Stated task: Please tally the lines in the listing below that contain the string "name", and reply with the number alone.
++++ Task material ++++
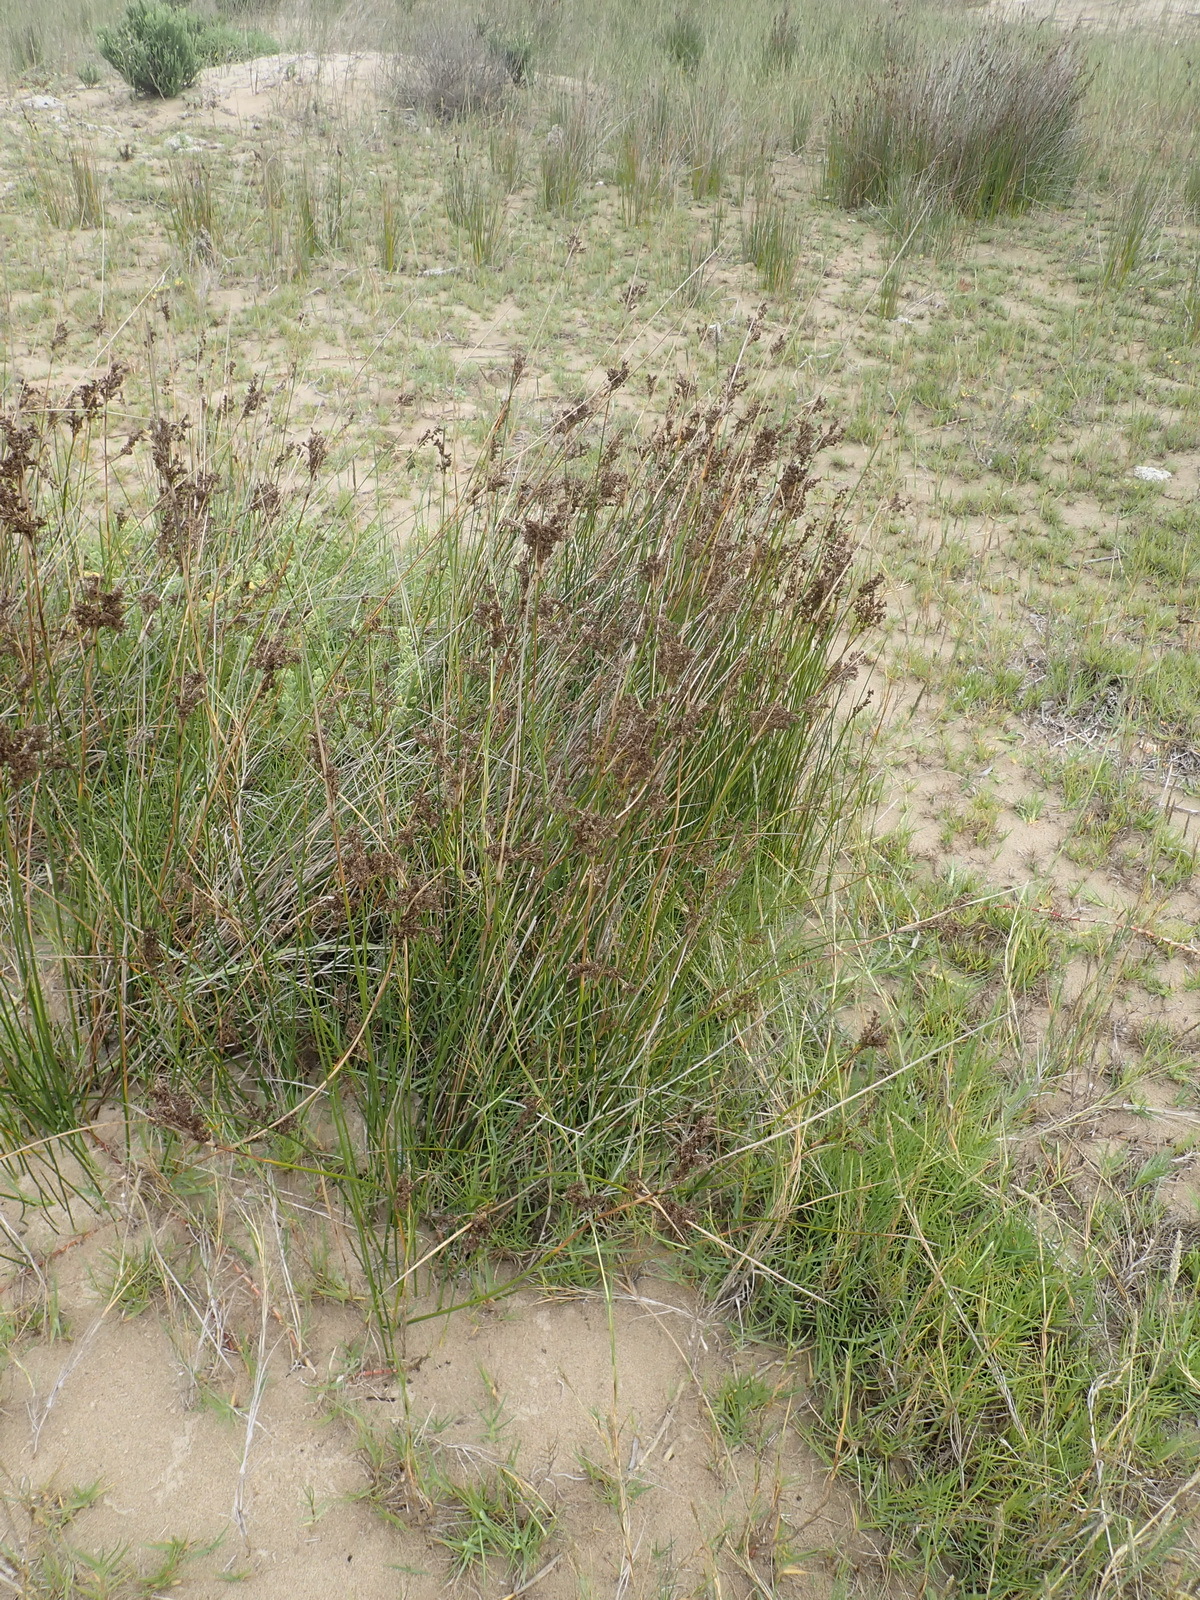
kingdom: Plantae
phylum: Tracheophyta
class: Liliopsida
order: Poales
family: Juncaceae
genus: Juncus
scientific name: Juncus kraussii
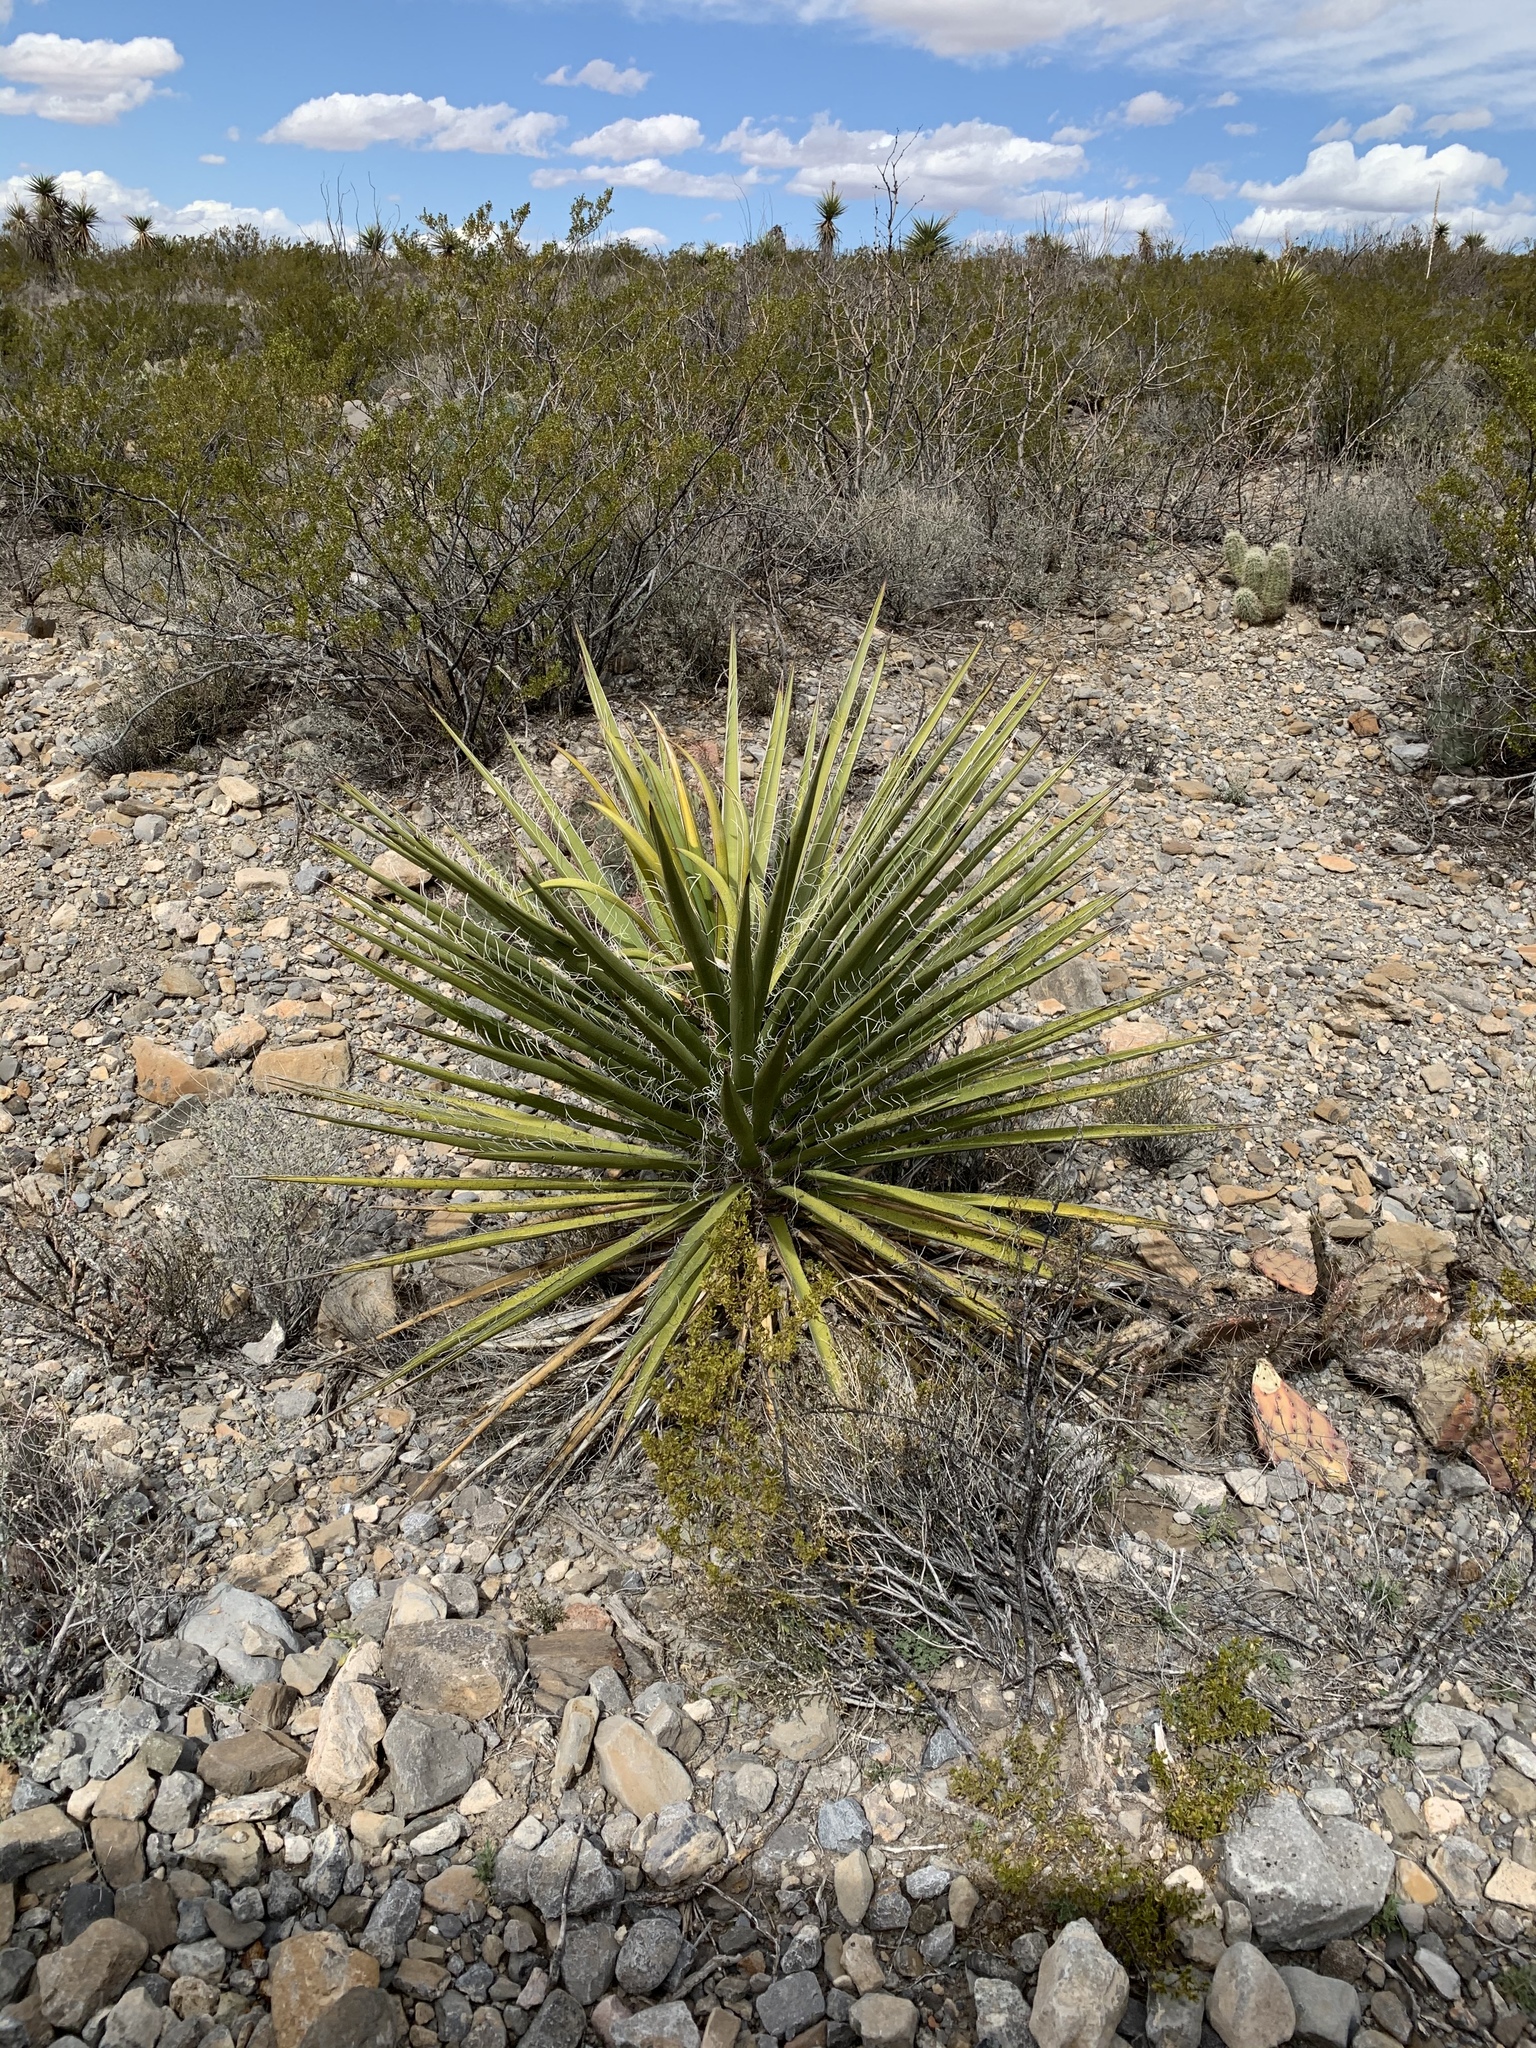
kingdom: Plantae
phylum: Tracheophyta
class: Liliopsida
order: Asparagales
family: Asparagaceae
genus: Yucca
++++
++++ Task material ++++
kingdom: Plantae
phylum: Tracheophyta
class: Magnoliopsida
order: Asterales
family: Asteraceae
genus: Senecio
++++
++++ Task material ++++
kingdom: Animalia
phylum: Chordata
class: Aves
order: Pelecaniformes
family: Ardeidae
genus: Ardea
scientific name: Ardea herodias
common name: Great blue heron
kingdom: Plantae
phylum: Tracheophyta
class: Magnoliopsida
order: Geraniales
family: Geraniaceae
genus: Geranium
++++
Exercise response: 3